Schreibe die Rede zum Hauptverhandlungsdokumentationsgesetz im Anschluss an ihren letzten Satz weiter.
++++ TEXTABSCHNITT
Volker UllrichCDU/CSU - Hauptverhandlungsdokumentationsgesetz
Frau Präsidentin! Meine sehr verehrten Damen und Herren! Die Frage nach dem Charakter des Strafverfahrens und die Änderung einer jahrzehntealten Praxis ist ein rechtspolitisch bedeutendes Vorhaben. Ich frage mich schon ein bisschen, weswegen die Koalition diese Debatte in 26 Minuten am Abend fast versteckt. Es wäre vor dem Hintergrund der Bedeutung angebracht, diese Debatte am Vormittag in der Kernzeit zu führen.
(Beifall bei der CDU/CSU sowie bei Abgeordneten der AfD)
Herr Minister Buschmann, der Verweis auf die US-amerikanische Strafrechtspraxis vermag gerade kein Argument zu sein, weil wir aus guten Gründen in Deutschland viele Elemente der amerikanischen Strafrechtspraxis nicht übernommen haben und nicht übernehmen wollen.
(Beifall bei der CDU/CSU)
++++++++
++++ AUSZÜGE DER DATEN
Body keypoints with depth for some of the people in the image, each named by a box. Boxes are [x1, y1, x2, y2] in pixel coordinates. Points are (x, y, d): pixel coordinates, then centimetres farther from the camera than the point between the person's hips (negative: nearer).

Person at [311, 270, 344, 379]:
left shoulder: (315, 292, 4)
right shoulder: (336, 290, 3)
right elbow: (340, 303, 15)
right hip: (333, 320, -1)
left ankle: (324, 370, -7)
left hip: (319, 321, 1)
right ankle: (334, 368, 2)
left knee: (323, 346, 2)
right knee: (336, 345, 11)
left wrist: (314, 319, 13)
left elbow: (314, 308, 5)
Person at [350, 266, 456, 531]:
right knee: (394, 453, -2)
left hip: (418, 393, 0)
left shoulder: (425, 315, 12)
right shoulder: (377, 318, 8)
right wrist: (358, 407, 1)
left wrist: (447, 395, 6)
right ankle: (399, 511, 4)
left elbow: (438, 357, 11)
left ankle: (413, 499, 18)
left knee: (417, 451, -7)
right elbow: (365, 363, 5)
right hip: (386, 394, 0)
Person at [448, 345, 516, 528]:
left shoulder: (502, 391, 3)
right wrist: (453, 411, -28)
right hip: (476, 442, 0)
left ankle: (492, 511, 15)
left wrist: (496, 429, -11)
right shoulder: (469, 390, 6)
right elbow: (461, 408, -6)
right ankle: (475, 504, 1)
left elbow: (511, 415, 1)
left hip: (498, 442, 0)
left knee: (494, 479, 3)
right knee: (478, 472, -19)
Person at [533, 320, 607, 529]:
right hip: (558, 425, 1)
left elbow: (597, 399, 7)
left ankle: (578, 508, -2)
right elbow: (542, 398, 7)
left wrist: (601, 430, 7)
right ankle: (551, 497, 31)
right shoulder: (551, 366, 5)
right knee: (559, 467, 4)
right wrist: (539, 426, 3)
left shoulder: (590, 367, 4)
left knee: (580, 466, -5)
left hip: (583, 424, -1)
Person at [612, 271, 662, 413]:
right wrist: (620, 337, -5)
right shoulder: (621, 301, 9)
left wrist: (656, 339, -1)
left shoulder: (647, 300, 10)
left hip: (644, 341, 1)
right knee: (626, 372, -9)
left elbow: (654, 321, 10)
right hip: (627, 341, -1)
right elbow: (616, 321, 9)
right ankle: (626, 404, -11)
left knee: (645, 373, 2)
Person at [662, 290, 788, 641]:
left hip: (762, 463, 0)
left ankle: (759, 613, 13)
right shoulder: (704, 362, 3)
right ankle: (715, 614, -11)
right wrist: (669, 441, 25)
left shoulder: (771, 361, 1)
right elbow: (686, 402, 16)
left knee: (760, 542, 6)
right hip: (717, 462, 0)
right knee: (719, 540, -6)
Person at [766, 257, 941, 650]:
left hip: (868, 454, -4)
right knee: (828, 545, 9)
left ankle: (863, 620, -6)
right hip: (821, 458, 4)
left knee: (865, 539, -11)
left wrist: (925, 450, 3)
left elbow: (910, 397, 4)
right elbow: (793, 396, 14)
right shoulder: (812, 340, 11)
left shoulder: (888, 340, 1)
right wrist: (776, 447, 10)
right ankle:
++++++++
» **ERWARTETE ANTWORT**:
Es ist zumindest ein Stück weit erfreulich, dass Sie von Ihren ursprünglichen Plänen, eine audiovisuelle Aufzeichnung vorzusehen, also Bild und Ton, abgerückt sind. Aber das Lob ist nur sehr eingeschränkt, unter anderem weil Sie eine Experimentierklausel für die Länder vorsehen, dass diese die Möglichkeit erhalten, eben doch Videoaufzeichnungen im Gerichtssaal vorzunehmen. Das ist aus unserer Sicht brandgefährlich – zum einen, weil Sie die Idee eines einheitlichen Prozessrechts in Deutschland, das seit über 150 Jahren gilt, mit dieser Idee ad acta legen, und zum anderen, weil Sie bei der Frage der Videoaufzeichnung vollkommen übersehen, dass sich durch eine Kamera ja auch das Aussageverhalten von Zeugen ändert.
In Ihrer Rede hat mir übrigens eines ganz gefehlt, nämlich die Frage des Zeugenschutzes und der Persönlichkeitsrechte der Verfahrensbeteiligten. Eine solche Änderung geht nicht, ohne die Rechte der Zeugen zu beachten.
(Beifall bei der CDU/CSU)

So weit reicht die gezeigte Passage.